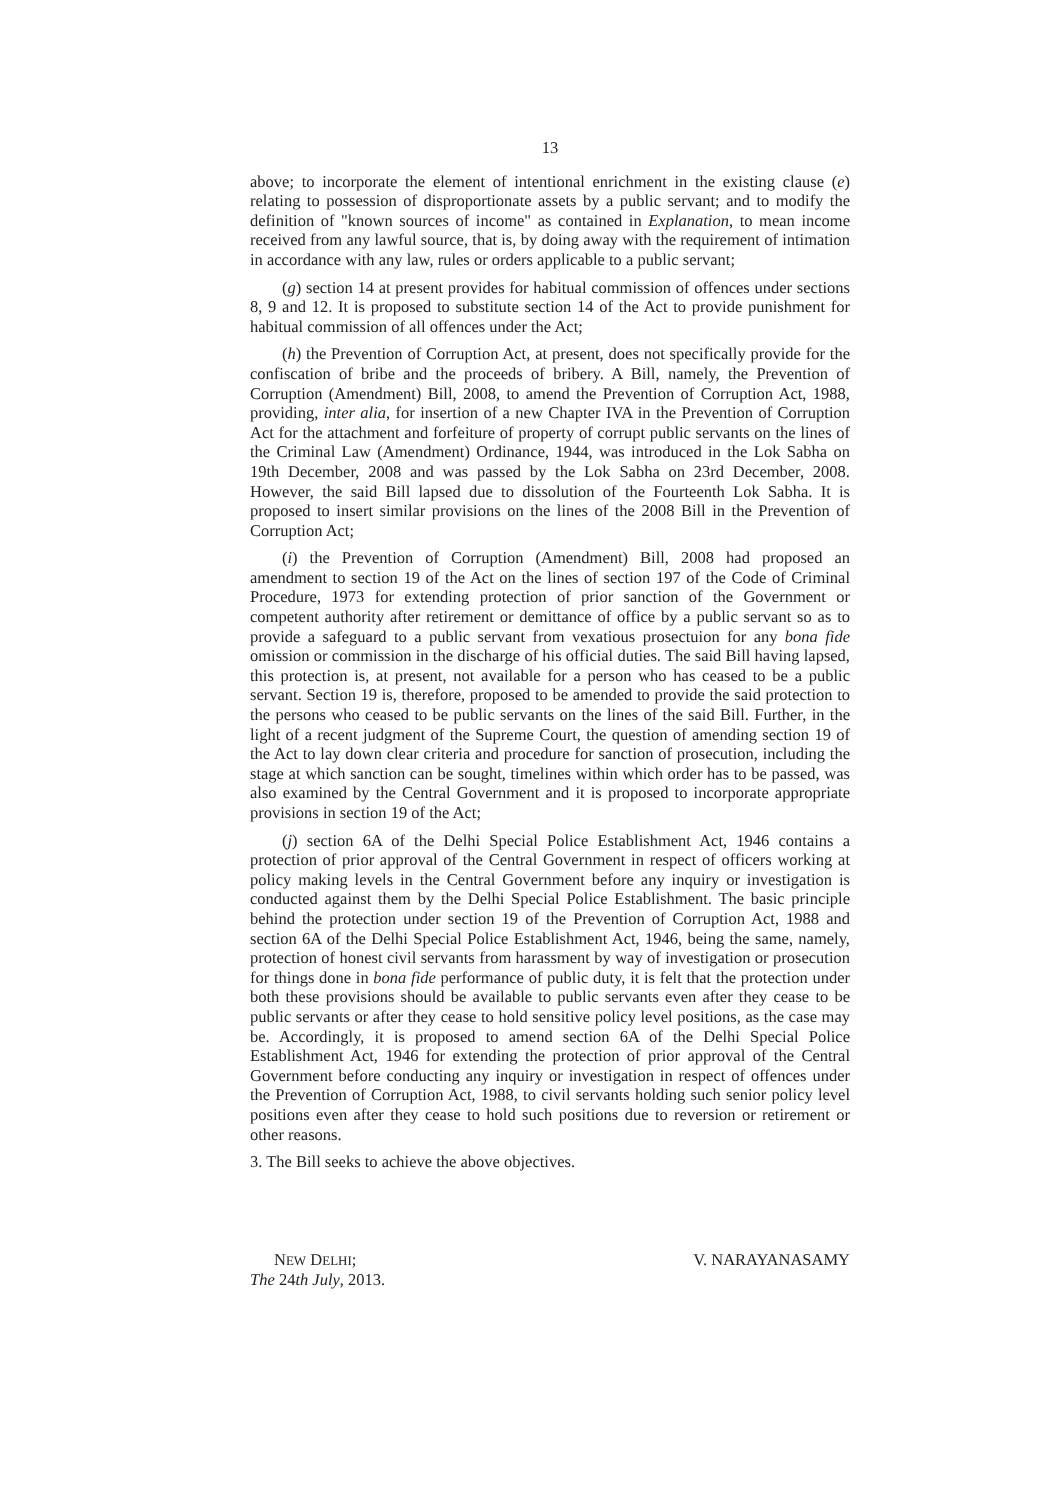13
above; to incorporate the element of intentional enrichment in the existing clause (e) relating to possession of disproportionate assets by a public servant; and to modify the definition of "known sources of income" as contained in Explanation, to mean income received from any lawful source, that is, by doing away with the requirement of intimation in accordance with any law, rules or orders applicable to a public servant;
(g) section 14 at present provides for habitual commission of offences under sections 8, 9 and 12. It is proposed to substitute section 14 of the Act to provide punishment for habitual commission of all offences under the Act;
(h) the Prevention of Corruption Act, at present, does not specifically provide for the confiscation of bribe and the proceeds of bribery. A Bill, namely, the Prevention of Corruption (Amendment) Bill, 2008, to amend the Prevention of Corruption Act, 1988, providing, inter alia, for insertion of a new Chapter IVA in the Prevention of Corruption Act for the attachment and forfeiture of property of corrupt public servants on the lines of the Criminal Law (Amendment) Ordinance, 1944, was introduced in the Lok Sabha on 19th December, 2008 and was passed by the Lok Sabha on 23rd December, 2008. However, the said Bill lapsed due to dissolution of the Fourteenth Lok Sabha. It is proposed to insert similar provisions on the lines of the 2008 Bill in the Prevention of Corruption Act;
(i) the Prevention of Corruption (Amendment) Bill, 2008 had proposed an amendment to section 19 of the Act on the lines of section 197 of the Code of Criminal Procedure, 1973 for extending protection of prior sanction of the Government or competent authority after retirement or demittance of office by a public servant so as to provide a safeguard to a public servant from vexatious prosectuion for any bona fide omission or commission in the discharge of his official duties. The said Bill having lapsed, this protection is, at present, not available for a person who has ceased to be a public servant. Section 19 is, therefore, proposed to be amended to provide the said protection to the persons who ceased to be public servants on the lines of the said Bill. Further, in the light of a recent judgment of the Supreme Court, the question of amending section 19 of the Act to lay down clear criteria and procedure for sanction of prosecution, including the stage at which sanction can be sought, timelines within which order has to be passed, was also examined by the Central Government and it is proposed to incorporate appropriate provisions in section 19 of the Act;
(j) section 6A of the Delhi Special Police Establishment Act, 1946 contains a protection of prior approval of the Central Government in respect of officers working at policy making levels in the Central Government before any inquiry or investigation is conducted against them by the Delhi Special Police Establishment. The basic principle behind the protection under section 19 of the Prevention of Corruption Act, 1988 and section 6A of the Delhi Special Police Establishment Act, 1946, being the same, namely, protection of honest civil servants from harassment by way of investigation or prosecution for things done in bona fide performance of public duty, it is felt that the protection under both these provisions should be available to public servants even after they cease to be public servants or after they cease to hold sensitive policy level positions, as the case may be. Accordingly, it is proposed to amend section 6A of the Delhi Special Police Establishment Act, 1946 for extending the protection of prior approval of the Central Government before conducting any inquiry or investigation in respect of offences under the Prevention of Corruption Act, 1988, to civil servants holding such senior policy level positions even after they cease to hold such positions due to reversion or retirement or other reasons.
3. The Bill seeks to achieve the above objectives.
NEW DELHI;
The 24th July, 2013.
V. NARAYANASAMY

* Exercise
Copy down every line of the entries containing the word "above".

* Your solution
above; to incorporate the element of intentional enrichment in the existing clause (e) relating to possession of disproportionate assets by a public servant; and to modify the definition of "known sources of income" as contained in Explanation, to mean income received from any lawful source, that is, by doing away with the requirement of intimation in accordance with any law, rules or orders applicable to a public servant;
3. The Bill seeks to achieve the above objectives.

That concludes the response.